Sunday, July 6, 2025

July 2025: US Presidents

One member's unintentionally assembled
collection of signed presidential books


Getting an early start on the Fourth of July festivities, the July 2025 meeting paid respect to US Presidents.  Nonfiction books by and about US presidents, the presidency, and related issues were shown.  Several works of fiction with US presidents as central characters were also shown.

The nonfiction books are organized here in the order of the subject's presidency, and the works of fiction are listed in order of publication.

 

Nonfiction

The Life of George Washington

Marshall, John.  The Life of George Washington, Commander in Chief of the American Forces, During the War which Established the Independence of His Country, and First President of the United States.  Philadelphia: C. P. Wayne, 1804.  Five volumes in the original full leather including the map atlas with the maps folded to match the size of the five volumes.  First edition of the first major biography of George Washington by the first Chief Justice of the Supreme Court.


Monticello in Measured Drawings

Beiswanger, William L.  Monticello in Measured Drawings.  Charlottesville, VA: The Thomas Jefferson Memorial Foundation, 1998.  Monticello was the home of Thomas Jefferson in Virginia.  This volume offers a set of elevations, sections and details of the house (line drawings) as it was actually built for Jefferson.  Monticello was begun in 1768, when Jefferson was 25 years old, and he continued to alter it until his death in 1826, at the age of 83.  William Beiswanger, the Director of Restoration at Monticello, provides architectural commentary on the drawings in the book.  This copy is signed by Beiswanger on the half title page.


Handwritten Autobiography for The Chicago Press and Tribune:
Abraham Lincoln, June 1860

Lincoln, Abraham.  Handwritten Autobiography for The Chicago Press and Tribune: Abraham Lincoln, June 1860.  Norwalk, CT: Easton Press and the Library of Congress, 1995.  This is a facsimile of Lincoln's autobiography, handwritten for the Chicago newspaper during his presidential campaign.  The original document is housed in the Library of Congress Rare Book and Special Collections Division and is reproduced here in its entirety for the first time.  The 16-page facsimile is housed in a moirĂ© silk tri-fold portfolio within a full leather clamshell box.

**PROBLEMS AND TASKS**.
(A) Count the lines of the listing that contain the string "exitDy", treating uppercase and lowercase as different, and reply with the number alone.
(B) Continue the text about books by and about US presidents, starting right after its last sentence.
The listing is unrelated to the text about presidential books, and neither one depends on the other.

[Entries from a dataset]
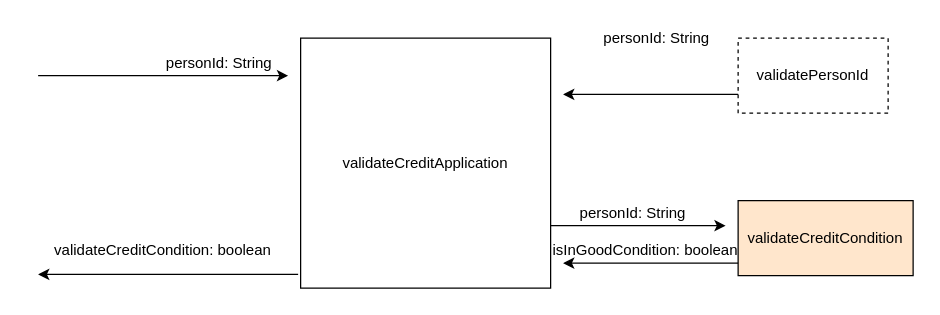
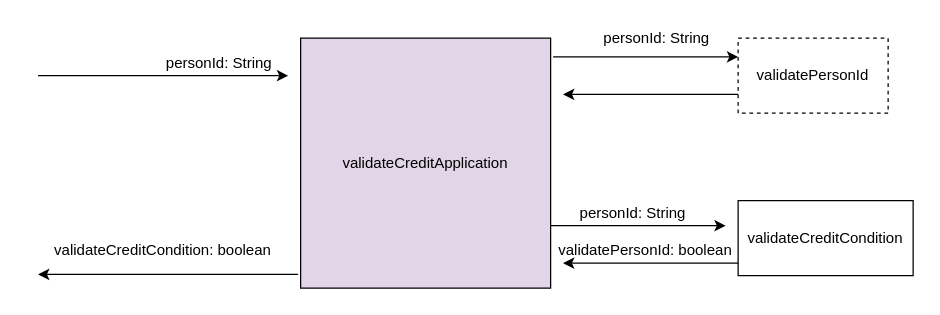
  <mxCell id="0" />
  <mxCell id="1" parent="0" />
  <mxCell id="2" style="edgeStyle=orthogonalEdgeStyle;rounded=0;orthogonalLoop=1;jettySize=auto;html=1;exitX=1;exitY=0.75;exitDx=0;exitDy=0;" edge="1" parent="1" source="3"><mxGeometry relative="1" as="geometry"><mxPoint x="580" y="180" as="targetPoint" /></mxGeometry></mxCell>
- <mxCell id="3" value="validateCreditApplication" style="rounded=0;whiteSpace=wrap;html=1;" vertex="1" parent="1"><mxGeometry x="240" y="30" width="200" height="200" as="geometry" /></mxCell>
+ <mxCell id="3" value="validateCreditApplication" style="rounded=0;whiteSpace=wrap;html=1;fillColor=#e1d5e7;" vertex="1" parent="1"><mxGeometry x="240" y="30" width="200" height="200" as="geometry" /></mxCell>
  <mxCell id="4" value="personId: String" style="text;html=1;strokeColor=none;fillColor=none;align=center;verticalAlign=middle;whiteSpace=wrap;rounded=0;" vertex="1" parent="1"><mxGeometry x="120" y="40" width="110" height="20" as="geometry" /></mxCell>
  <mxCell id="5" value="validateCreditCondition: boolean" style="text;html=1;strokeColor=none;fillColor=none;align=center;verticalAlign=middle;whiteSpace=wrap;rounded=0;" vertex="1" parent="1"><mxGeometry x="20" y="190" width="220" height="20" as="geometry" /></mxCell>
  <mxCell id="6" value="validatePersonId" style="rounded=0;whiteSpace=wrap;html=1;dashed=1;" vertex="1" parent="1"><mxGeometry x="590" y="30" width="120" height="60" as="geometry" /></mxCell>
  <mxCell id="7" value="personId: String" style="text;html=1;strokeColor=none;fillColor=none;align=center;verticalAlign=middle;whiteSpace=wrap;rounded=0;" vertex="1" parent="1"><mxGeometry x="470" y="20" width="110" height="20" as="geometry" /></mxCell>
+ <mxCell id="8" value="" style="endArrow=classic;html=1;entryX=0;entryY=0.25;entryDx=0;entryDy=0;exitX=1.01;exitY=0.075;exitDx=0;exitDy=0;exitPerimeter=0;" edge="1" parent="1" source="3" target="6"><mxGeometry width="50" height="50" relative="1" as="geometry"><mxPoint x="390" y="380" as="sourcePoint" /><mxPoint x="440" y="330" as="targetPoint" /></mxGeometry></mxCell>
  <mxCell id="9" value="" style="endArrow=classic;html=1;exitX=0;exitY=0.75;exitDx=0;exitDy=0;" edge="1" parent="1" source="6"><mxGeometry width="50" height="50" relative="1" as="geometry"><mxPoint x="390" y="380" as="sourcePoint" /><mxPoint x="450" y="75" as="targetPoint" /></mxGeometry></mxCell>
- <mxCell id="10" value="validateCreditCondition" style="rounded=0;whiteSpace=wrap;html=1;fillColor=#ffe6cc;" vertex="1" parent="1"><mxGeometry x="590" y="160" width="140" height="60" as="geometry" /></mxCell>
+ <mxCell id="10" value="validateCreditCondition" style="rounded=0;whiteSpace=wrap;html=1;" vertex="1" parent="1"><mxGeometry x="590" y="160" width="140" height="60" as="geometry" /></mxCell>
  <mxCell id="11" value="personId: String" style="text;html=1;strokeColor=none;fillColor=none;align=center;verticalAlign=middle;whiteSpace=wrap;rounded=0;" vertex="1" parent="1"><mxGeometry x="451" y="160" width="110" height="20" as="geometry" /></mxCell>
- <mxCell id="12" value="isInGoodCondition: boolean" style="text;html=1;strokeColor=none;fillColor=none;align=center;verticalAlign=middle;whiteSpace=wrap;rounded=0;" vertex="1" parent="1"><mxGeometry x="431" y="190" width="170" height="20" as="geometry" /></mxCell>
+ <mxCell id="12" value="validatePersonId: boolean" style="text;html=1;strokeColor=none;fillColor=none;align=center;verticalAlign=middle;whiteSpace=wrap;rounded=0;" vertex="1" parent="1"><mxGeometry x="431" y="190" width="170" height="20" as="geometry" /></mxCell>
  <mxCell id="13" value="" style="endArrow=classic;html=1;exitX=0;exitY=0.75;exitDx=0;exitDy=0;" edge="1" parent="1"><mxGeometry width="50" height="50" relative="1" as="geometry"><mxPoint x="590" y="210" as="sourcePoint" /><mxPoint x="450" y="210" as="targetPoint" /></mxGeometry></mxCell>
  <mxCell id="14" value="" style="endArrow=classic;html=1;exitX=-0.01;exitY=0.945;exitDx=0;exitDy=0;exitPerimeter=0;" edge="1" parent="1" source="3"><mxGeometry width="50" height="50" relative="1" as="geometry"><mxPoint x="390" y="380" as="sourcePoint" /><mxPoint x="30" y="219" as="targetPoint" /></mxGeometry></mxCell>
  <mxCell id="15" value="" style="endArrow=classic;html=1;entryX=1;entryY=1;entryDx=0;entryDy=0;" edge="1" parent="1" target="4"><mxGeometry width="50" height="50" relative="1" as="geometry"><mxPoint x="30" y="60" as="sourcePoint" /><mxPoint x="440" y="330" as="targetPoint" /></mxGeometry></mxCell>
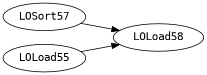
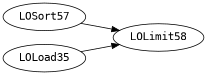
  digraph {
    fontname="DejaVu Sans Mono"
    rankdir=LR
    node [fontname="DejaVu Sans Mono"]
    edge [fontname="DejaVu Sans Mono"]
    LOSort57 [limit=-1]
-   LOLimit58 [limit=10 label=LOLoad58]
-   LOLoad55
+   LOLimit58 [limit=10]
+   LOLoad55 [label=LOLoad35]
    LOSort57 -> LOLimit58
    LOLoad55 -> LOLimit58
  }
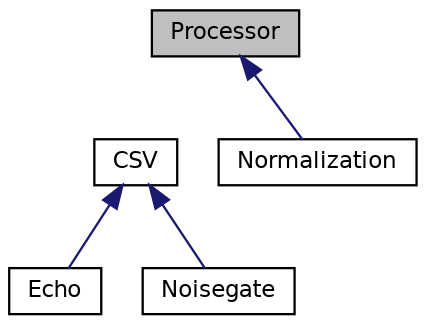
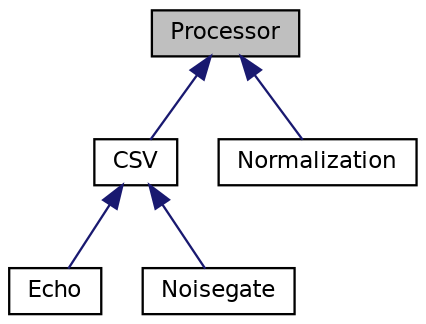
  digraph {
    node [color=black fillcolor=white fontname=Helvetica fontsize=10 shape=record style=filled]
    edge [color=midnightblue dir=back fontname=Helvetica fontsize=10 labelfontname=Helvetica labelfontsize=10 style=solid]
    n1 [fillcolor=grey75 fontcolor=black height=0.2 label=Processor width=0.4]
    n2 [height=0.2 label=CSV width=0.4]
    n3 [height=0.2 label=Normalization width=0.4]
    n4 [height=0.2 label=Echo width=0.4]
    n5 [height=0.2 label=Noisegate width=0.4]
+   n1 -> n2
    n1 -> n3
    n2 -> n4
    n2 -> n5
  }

**SOLVED TASKS**.
(A) 5

(B)
 

Our National Government

Logan, Mrs. John A. (Mary Simmerson Cunningham Logan).  Our National Government, or Life and Scenes in Our National Capital.  Minneapolis, MN: H. L. Baldwin Company, 1908.  In this portrait of American government, the wife of a former US senator includes a section with a collection of "sketches of the presidents and their wives and of all the famous women who have reigned in the White House from Washington's to Taft's administration."  She also includes a chapter on Washington's Mount Vernon home and his daily life and fatal illness in December 1799.


Mr. President

Hillman, William.  Mr. President: The First Publication from the Personal Diaries, Private Letters, Papers and Revealing Interviews of Harry S. Truman, Thirty-Second President of the United States of America.  New York: Farrar, Straus and Young, 1952.  Pictures by Alfred Wagg.  Hillman, a journalist and news commentator, edited Mr. President from Truman's papers and archives; he later assisted Truman with Memoirs (1955-56) and Mr. Citizen (1960).  This copy is warmly inscribed by Harry Truman during a Testimonial Dinner on September 20, 1958.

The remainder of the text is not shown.